Natalia Bilimoria and her friends spent the morning of their school day this Tuesday traipsing up and down Marine Drive carrying posters as part of an anti-cracker rally.
“You must be bonkers if you burst crackers,” read one poster; “Our city, our concern” read another.
“The last time I burst crackers was about five years ago, and I found that I didn't enjoy the noise myself,” said Bilimoria, a Class 7 student of JB Petit School. “Through the rally we wanted to spread awareness about the harmful effects of crackers and the need to be responsible citizens.”
This year, aside from JB Petit, students of 29 other schools participated in rallies organised through the Children’s Movement for Civic Awareness (CMCA).

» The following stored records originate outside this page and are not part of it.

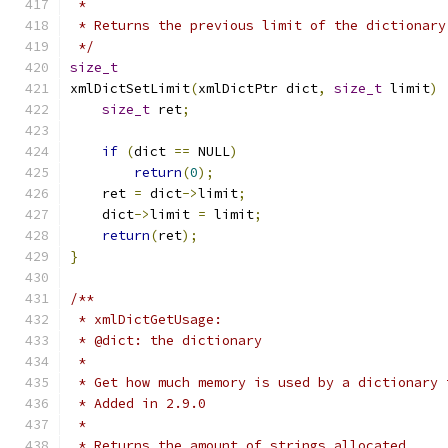
 *
 * Returns the previous limit of the dictionary
 */
size_t
xmlDictSetLimit
(
xmlDictPtr dict
,
size_t
 limit
)
size_t
 ret
;
if
(
dict 
==
 NULL
)
return
(
0
);
    ret 
=
 dict
->
limit
;
    dict
->
limit 
=
 limit
;
return
(
ret
);
}
/**
 * xmlDictGetUsage:
 * @dict: the dictionary
 *
 * Get how much memory is used by a dictionary 
 * Added in 2.9.0
 *
 * Returns the amount of strings allocated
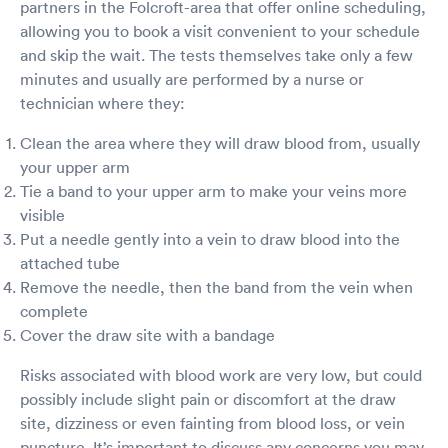
partners in the Folcroft-area that offer online scheduling,
allowing you to book a visit convenient to your schedule
and skip the wait. The tests themselves take only a few
minutes and usually are performed by a nurse or
technician where they:
Clean the area where they will draw blood from, usually
your upper arm
Tie a band to your upper arm to make your veins more
visible
Put a needle gently into a vein to draw blood into the
attached tube
Remove the needle, then the band from the vein when
complete
Cover the draw site with a bandage
Risks associated with blood work are very low, but could
possibly include slight pain or discomfort at the draw
site, dizziness or even fainting from blood loss, or vein
puncture. It’s important to discuss any concerns you may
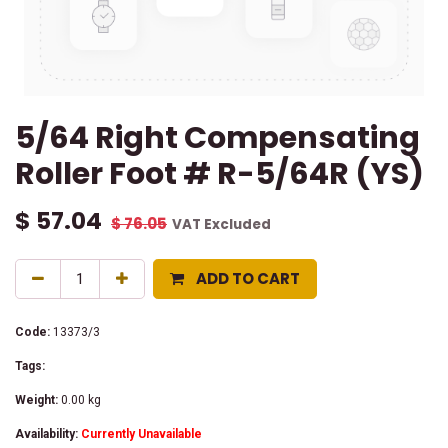
5/64 Right Compensating
Roller Foot # R-5/64R (YS)
$
57.04
$
76.05
VAT Excluded
ADD TO CART
Code:
13373/3
Tags:
Weight:
0.00
kg
Availability:
Currently Unavailable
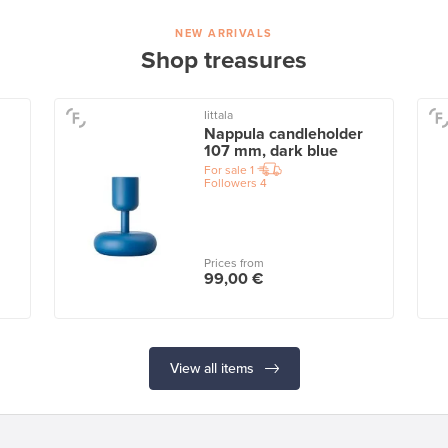
NEW ARRIVALS
Shop treasures
Iittala
Nappula candleholder
107 mm, dark blue
For sale
1
Followers
4
Prices from
99,00 €
View all items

Nearly 2,000 students came out on the streets to decry pollution, child labour and the health hazards of bursting crackers.
Others, such as DY Patil International School, came up with innovative ways to celebrate the occasion by getting students make lanterns and Diwali cards out of trash and waste material.
While CMCA has been working with city children, the Satara-based Andhashradha Nirmulan Samiti, a movement fighting against superstition, has conducted its campaign across schools in all the districts of the state.
The organisation has collected nearly six lakh signatures from students across 2,000 schools, pledging that they will reduce their expenditure on crackers and instead spend the money on books or educational items.
“We specifically targeted schoolchildren as we wanted them to understand that no good comes of bursting crackers,” said Narendra Dabholkar, the Samiti's founder president. “It causes pollution, accidents, involves child labour. Instead of blowing up that money in a few minutes, it is better that they use it for some educational purpose.”
In little pockets, children too are quietly spreading the message of a green Diwali.
Vyomi Vador (11), along with her sister and cousins, has made pamphlets and put them up on notice boards in buildings in Wadala.
They have also forwarded SMSes to people urging them to avoid crackers this year.
“They know about the child labour involved, so they took the initiative to publicise the message,” said Vyomi’s father Deepak.